'Bachelorette' Rachel Lindsay breaks silence on controversial contestant Lee Garrett
Rachel Lindsay has broken her silence on controversial contestant Lee Garrett.
For two episodes and counting, The Bachelorette has centered its drama on Garrett, a contestant who has been accused of picking fights with black contestants. On Monday's episode, Garrett, a white singer-songwriter from Nashville, antagonized Kenny "Pretty Boy Pitbull" King, a black wrestler from Las Vegas.
Their onscreen confrontations — many of which happened when Lindsay wasn't around — ultimately caused the Bachelorette to have a tearful breakdown over the pressure of being the first black lead in the franchise. "I get pressure from so many ways being in this position," she said to the camera, directly addressing the high-stakes of her history-making season for the first time. "I already know what people are going to say about me, and judge me for the decisions I'm making. I'm going to have to be the one who has to deal with that and nobody else, and that's a lot."

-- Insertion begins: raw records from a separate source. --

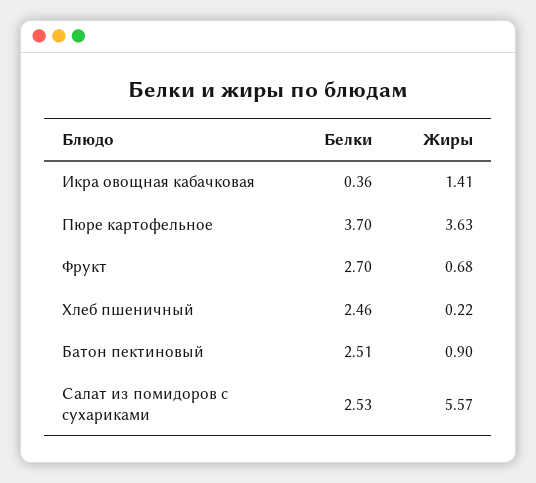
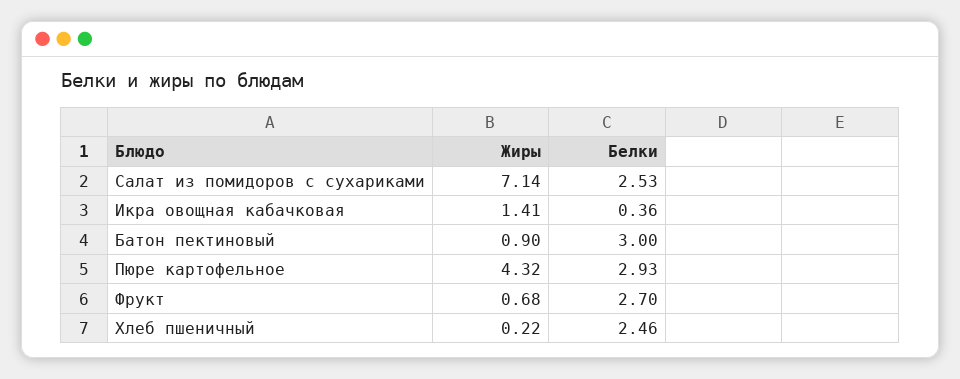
  {
    "Белки": {
      "Икра овощная кабачковая": 0.36,
-     "Пюре картофельное": 3.7,
+     "Пюре картофельное": 2.93,
      "Фрукт": 2.7,
      "Хлеб пшеничный": 2.46,
-     "Батон пектиновый": 2.51,
+     "Батон пектиновый": 3,
      "Салат из помидоров с сухариками": 2.53
    },
    "Жиры": {
      "Икра овощная кабачковая": 1.41,
-     "Пюре картофельное": 3.63,
+     "Пюре картофельное": 4.32,
      "Фрукт": 0.68,
      "Хлеб пшеничный": 0.22,
      "Батон пектиновый": 0.9,
-     "Салат из помидоров с сухариками": 5.57
+     "Салат из помидоров с сухариками": 7.14
    }
  }

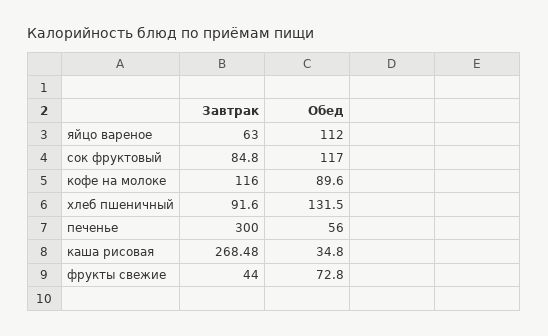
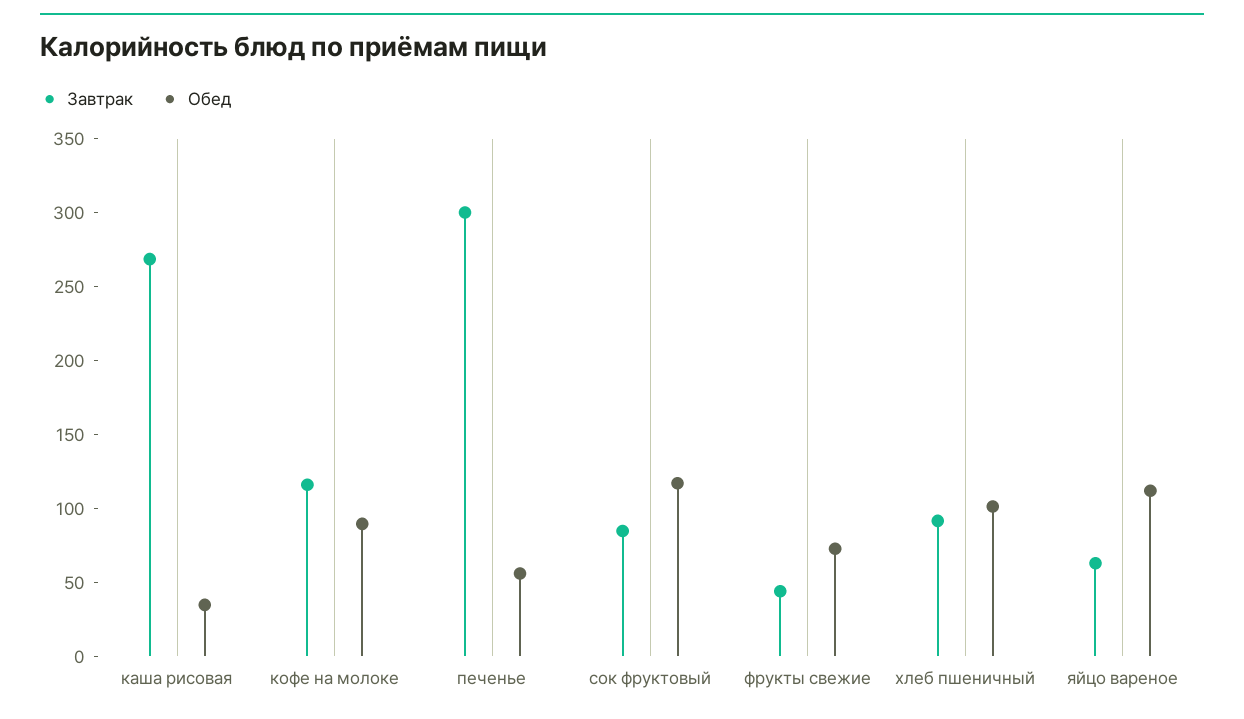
  {
    "Завтрак": {
      "яйцо вареное": 63,
      "сок фруктовый": 84.8,
      "кофе на молоке": 116,
      "хлеб пшеничный": 91.6,
      "печенье": 300,
      "каша рисовая": 268.48,
      "фрукты свежие": 44
    },
    "Обед": {
      "яйцо вареное": 112,
      "сок фруктовый": 117,
      "кофе на молоке": 89.6,
-     "хлеб пшеничный": 131.5,
+     "хлеб пшеничный": 100,
      "печенье": 56,
      "каша рисовая": 34.8,
      "фрукты свежие": 72.8
    }
  }

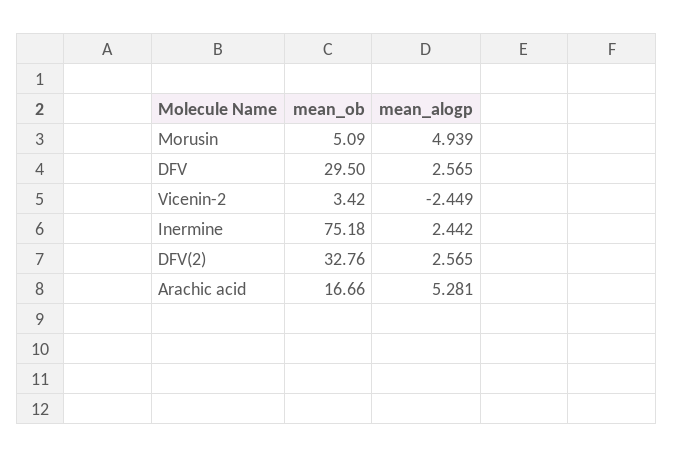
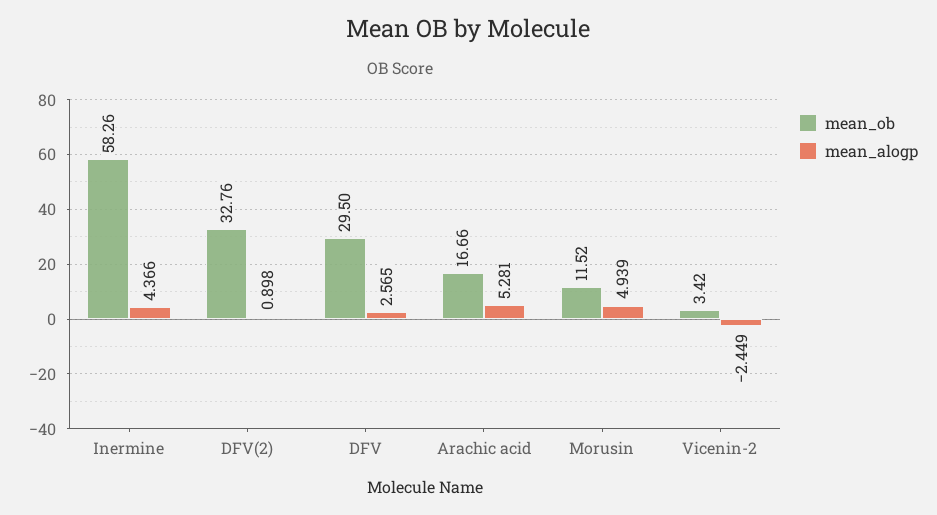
  {
    "mean_ob": {
-     "Morusin": 5.09,
+     "Morusin": 11.52,
      "DFV": 29.5,
      "Vicenin-2": 3.42,
-     "Inermine": 75.18,
+     "Inermine": 58.26,
      "DFV(2)": 32.76,
      "Arachic acid": 16.66
    },
    "mean_alogp": {
      "Morusin": 4.939,
      "DFV": 2.565,
      "Vicenin-2": -2.449,
-     "Inermine": 2.442,
+     "Inermine": 4.366,
-     "DFV(2)": 2.565,
+     "DFV(2)": 0.898,
      "Arachic acid": 5.281
    }
  }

Ahead of Garrett's on-air behavior, viewers uncovered racist tweets allegedly sent from his Twitter account in 2015 and 2016. Though the posts have since been deleted, most of Bachelor Nation went into the episodes already aware of Garrett's alleged predispositions.
One person who perhaps wasn't aware, however, was former Bachelor contestant Leah Block. Block, who appeared on Ben Higgins' season of The Bachelor and last season's Bachelor in Paradise, took to Twitter during the racially charged episode to compare this season to an episode of the VH1 reality series Love and Hip Hop.
She wrote, "I'm sitting here watching @BacheloretteABC and my roommate just sat down on the couch and said 'what is this? @LoveAndHipHop_?" Block included a laughing emoji and wrote in all caps, "DEAD." (The post has been deleted, but was captured by users on Twitter.)
The reference to the VH1 series, which features a predominantly black cast, wasn't lost on Lindsay. Her contestants make up the most diverse cast in the history of the ABC franchise and unlike many seasons prior, many of the non-white contestants are still competing on the show, now in its fourth week.
"Let me know if she wants to meet Lee," Lindsay replied to Block, "they sound like they would have a lot in common." She added the hashtag #ihavetimetoday
With most of Garrett's antics happening in Lindsay's absence, the Bachelorette is likely learning of his behavior while watching the show.
"I didn't foresee how much conflict that would arise between the men," Lindsay wrote in a blog for People about casting a diverse group of contestants. "Yes, I only have two eyes, but if someone is on this journey who doesn't belong, I'll figure out that for myself even if it takes me longer than it should."
The tension between Garrett and King is only set to escalate, as their upcoming head-to-head was the main attraction teased during the preview for next week's two-night event, which shows King with a bloody eye.
"I never believed the drama would lead to the explosion that happens next week," wrote Lindsay. "There will be blood, tears and threats that cannot be taken lightly. I think some of these guys take the old phrase 'all is fair in love and war' a little too seriously. ... I just hoped they wouldn't forget the love."
ABC teased the event in a press release for the two episodes as such: "On the much-anticipated two-on-one date between two bitter rivals, one man causes the more emotional guy to settle the score once and for all in one of the most riveting and shocking confrontations ever on the show. How will it end? Who will go home or will Rachel clean house?"
Lindsay's tweet seems to suggest Garrett will soon be free to hang with whomever he likes, though the future also doesn't look overly bright for the "emotional guy" — assumed to be King.